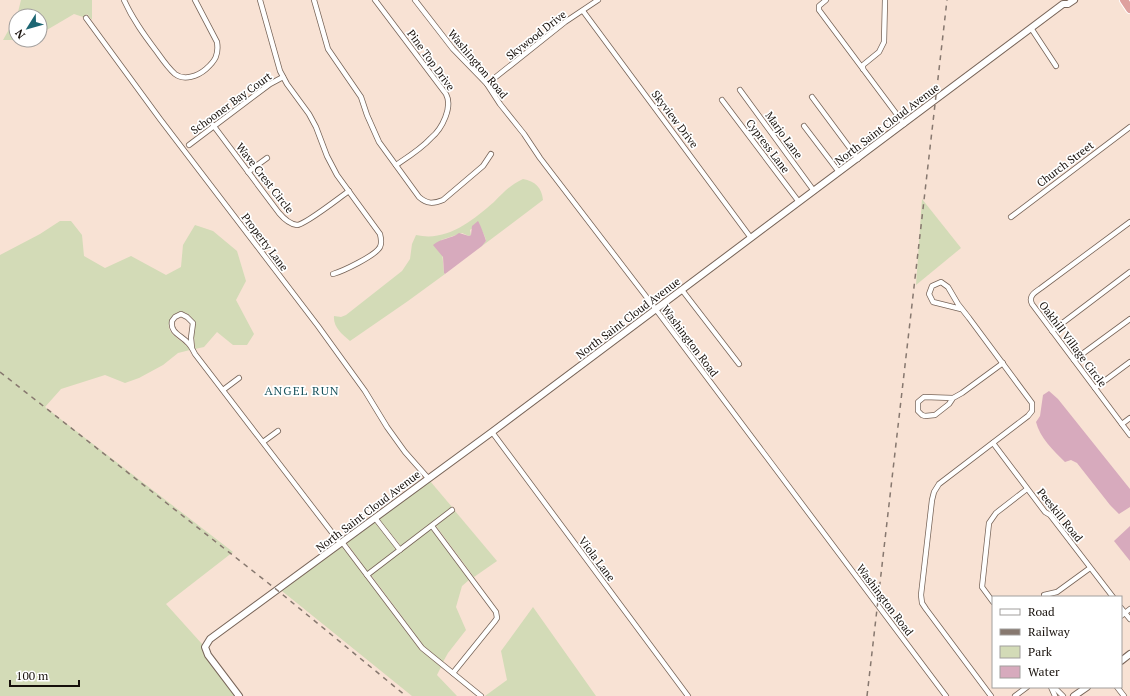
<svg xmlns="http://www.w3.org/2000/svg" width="1130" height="696" font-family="'PT Serif',serif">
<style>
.green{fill:#d3dbb7}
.water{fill:#d7aabd}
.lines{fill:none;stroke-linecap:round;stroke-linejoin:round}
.minor-casing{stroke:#776458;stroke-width:6}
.tertiary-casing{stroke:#776458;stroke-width:8}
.trunk-casing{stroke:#fff;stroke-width:10}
.minor{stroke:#fff;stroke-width:4.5}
.tertiary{stroke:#fff;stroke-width:6}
.trunk{stroke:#dea09e;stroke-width:8}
.rail{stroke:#87786f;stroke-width:1.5;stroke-dasharray:5 5;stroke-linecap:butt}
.labels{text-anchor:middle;stroke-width:3.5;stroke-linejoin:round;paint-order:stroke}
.street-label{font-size:11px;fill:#160f0a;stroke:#fff}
.neighbourhood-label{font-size:12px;letter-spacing:1px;fill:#1b545e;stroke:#fff}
</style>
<rect width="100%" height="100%" fill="#f8e2d4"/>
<g class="green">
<polygon points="21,0 92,0 92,20 87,14 83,17 74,14 40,34 40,16 17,16"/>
<polygon points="16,17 16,40 28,40 3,40"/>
<path d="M523,179C535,181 542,188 543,200L482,246L486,241C485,234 480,230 479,223L470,230L471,235L469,236L462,233L441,240L444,273L445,274L408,301L350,341C342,334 333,327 334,316L341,317L346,315L402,271L410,259L412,244L416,235C447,242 472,221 494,202C504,192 510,185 523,179Z"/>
<polygon points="922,199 961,248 916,285"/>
<path d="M60,221H71L82,235L84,256L105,268L131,256L166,275L181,267L183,245L195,225L213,231L237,251L246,281L236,300L254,334L247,345H233L217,332L204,347L195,349L194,337L195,322C193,319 190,315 186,313C177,308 167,319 169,328C172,338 185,341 190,350L178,353L163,365L139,378L125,383L105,375L61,389L45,407L233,552L166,604L202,644C201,656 227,684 236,696H0V255L40,234Z"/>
<polygon points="430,481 452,507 401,546 378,518"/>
<polygon points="455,511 497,561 474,577 436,526"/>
<polygon points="374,521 397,550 368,572 346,542"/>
<polygon points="431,529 469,580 462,586 456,607 466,630 448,653 443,662 424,646 371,575"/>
<polygon points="342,546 420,650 441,667 437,675 457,696 412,696 282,591"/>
<polygon points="533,607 596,696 485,696 507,680 501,651"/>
</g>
<g class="water">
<path d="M478,221C480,224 485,237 486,241L482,246L445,274L444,273L443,257L433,245C441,238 451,239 459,233L469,236L471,235L472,226Z"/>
<path d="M1049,391L1058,399L1130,489V507L1119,514L1110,505L1077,463L1071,460L1065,462C1053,450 1040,438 1036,422L1040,416L1043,395Z"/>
<polygon points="1130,526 1130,561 1114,541"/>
</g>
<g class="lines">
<defs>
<g id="minor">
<path d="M124,0C133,20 144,35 157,52C162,59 168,68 175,74C184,81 198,76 206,69C215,61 219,55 217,42L195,0"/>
<path d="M260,0L280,71L287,84L309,114L316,127L327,156L337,175L380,234C381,238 382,243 380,247C375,256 343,271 333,274"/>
<path d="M314,0L328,49L361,97L367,115L379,142L419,197C427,204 433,204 443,200L483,166L491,154"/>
<path d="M375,0L446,94C453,107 442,129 431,138C421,149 408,157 396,165"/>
<polyline points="415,0 453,49 487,84 500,104 524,134 540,158 648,299 946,696"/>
<polyline points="826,0 819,6 819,10 904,124"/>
<polyline points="583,11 751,238"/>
<polyline points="86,18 160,119 318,326 365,391 387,427 405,452 428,478"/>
<polyline points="1031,28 1056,66"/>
<polyline points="863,69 863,65 879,52 884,42 885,0"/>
<polyline points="487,84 565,22 598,0"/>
<polyline points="740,90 814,191"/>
<polyline points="812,97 858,159"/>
<polyline points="722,100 799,202"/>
<path d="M213,125L279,213C284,219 289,224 297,225C305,225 340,197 349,191"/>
<polyline points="804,126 839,172"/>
<polyline points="189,145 270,84 283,77"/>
<polyline points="248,172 267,158"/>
<polyline points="1011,217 1130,127"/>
<path d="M1130,222L1041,288C1035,292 1028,296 1032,304L1130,435"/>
<polyline points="682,290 739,364"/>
<polyline points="961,309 933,302 929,294 932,286 941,282 948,287 958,304 969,318 1032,403 1032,411 1028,416 939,484 934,492 932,500 921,595 922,603 926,609 991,696"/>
<polyline points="1052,331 1130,272"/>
<path d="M192,348L191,338L193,323L187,317L181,314L175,317L172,321C170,333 181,335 188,343C191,346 193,350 195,354L340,543"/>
<polyline points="1074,360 1130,319"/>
<polyline points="1095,388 1130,362"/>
<polyline points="223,390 239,378"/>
<polyline points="953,398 924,397 918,402 918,411 922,415 925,416 935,415 949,404 953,398 962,393 1003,363"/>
<polyline points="1122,424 1130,418"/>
<polyline points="492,432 688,696"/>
<polyline points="263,442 278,431"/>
<polyline points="993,443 1045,512 1050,515 1113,597"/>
<polyline points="375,518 400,550"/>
<polyline points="432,526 496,612 497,618 495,621 453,673"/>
<polyline points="342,542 422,648 481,696"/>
<polyline points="367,575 452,510"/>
<polyline points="1044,595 1057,592 1090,568"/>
<polyline points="993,602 982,587 989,523 996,513 1027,489"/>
<polyline points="1121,608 1130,619"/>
<polyline points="1121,616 1130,609"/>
<polyline points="1051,687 1055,696"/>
<polyline points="1054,687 1063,696"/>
<polyline points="1117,687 1124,696"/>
<polyline points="1015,696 1027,687"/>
</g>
<g id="tertiary">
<polyline points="1121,661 1130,654"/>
<polyline points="239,696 208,655 205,647 210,639 492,432 1063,4 1068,4 1074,0"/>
<polyline points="1074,696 1087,687"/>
</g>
<polyline id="trunk" points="1124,0 1130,9"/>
</defs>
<use href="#minor" class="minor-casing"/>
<use href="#tertiary" class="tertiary-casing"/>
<use href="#trunk" class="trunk-casing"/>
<use href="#minor" class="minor"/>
<use href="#tertiary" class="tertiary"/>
<use href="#trunk" class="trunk"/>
<g class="rail">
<polyline points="0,372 277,590 406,696"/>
<polyline points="867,696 947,0"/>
</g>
</g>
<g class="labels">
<g class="street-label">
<text transform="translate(536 35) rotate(-38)" y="4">Skywood Drive</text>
<text transform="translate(431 60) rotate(54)" y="4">Pine Top Drive</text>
<text transform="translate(478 64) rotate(50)" y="4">Washington Road</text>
<text transform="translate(231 103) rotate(-36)" y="4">Schooner Bay Court</text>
<text transform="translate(675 119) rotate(53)" y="4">Skyview Drive</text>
<text transform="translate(887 124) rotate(-37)" y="4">North Saint Cloud Avenue</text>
<text transform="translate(784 135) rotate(54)" y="4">Marjo Lane</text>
<text transform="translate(768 146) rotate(53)" y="4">Cypress Lane</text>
<text transform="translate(1065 164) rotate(-37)" y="4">Church Street</text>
<text transform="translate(265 178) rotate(52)" y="4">Wave Crest Circle</text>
<text transform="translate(265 242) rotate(53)" y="4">Property Lane</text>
<text transform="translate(628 318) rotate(-37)" y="4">North Saint Cloud Avenue</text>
<text transform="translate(690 341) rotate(53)" y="4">Washington Road</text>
<text transform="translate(1073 344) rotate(53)" y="4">Oakhill Village Circle</text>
<text transform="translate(368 511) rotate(-37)" y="4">North Saint Cloud Avenue</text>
<text transform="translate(1060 515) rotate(51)" y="4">Peeskill Road</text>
<text transform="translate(597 559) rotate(53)" y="4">Viola Lane</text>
<text transform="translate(885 600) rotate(53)" y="4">Washington Road</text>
</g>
<g class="neighbourhood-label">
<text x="302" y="395">ANGEL RUN</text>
</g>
</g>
<rect x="992" y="596" width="130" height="92" fill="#ffffff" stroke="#a29f9d"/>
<rect x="1000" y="609" width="20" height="6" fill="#ffffff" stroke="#a29f9d"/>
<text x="1028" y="616" font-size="12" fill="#160f0a">Road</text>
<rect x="1000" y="629" width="20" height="6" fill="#87786f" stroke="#a29f9d"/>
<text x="1028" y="636" font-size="12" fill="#160f0a">Railway</text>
<rect x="1000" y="646" width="20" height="12" fill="#d3dbb7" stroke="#a29f9d"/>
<text x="1028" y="656" font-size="12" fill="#160f0a">Park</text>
<rect x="1000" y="666" width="20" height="12" fill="#d7aabd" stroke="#a29f9d"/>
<text x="1028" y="676" font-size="12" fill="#160f0a">Water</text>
<g transform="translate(28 28) rotate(233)"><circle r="19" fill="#ffffff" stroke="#a29f9d"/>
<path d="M0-3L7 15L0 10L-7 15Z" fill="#1d6673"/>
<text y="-6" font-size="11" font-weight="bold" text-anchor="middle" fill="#160f0a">N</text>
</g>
<path d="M10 680v6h69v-6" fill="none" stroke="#160f0a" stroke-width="2"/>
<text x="16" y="680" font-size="12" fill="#160f0a" stroke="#ffffff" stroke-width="3" paint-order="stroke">100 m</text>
</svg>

▸ **EXERCISE REQUIREMENTS**: Work out how many lines of the records contain the word "labels", and give only that number.

▸ **WRITTEN ANSWER**: 2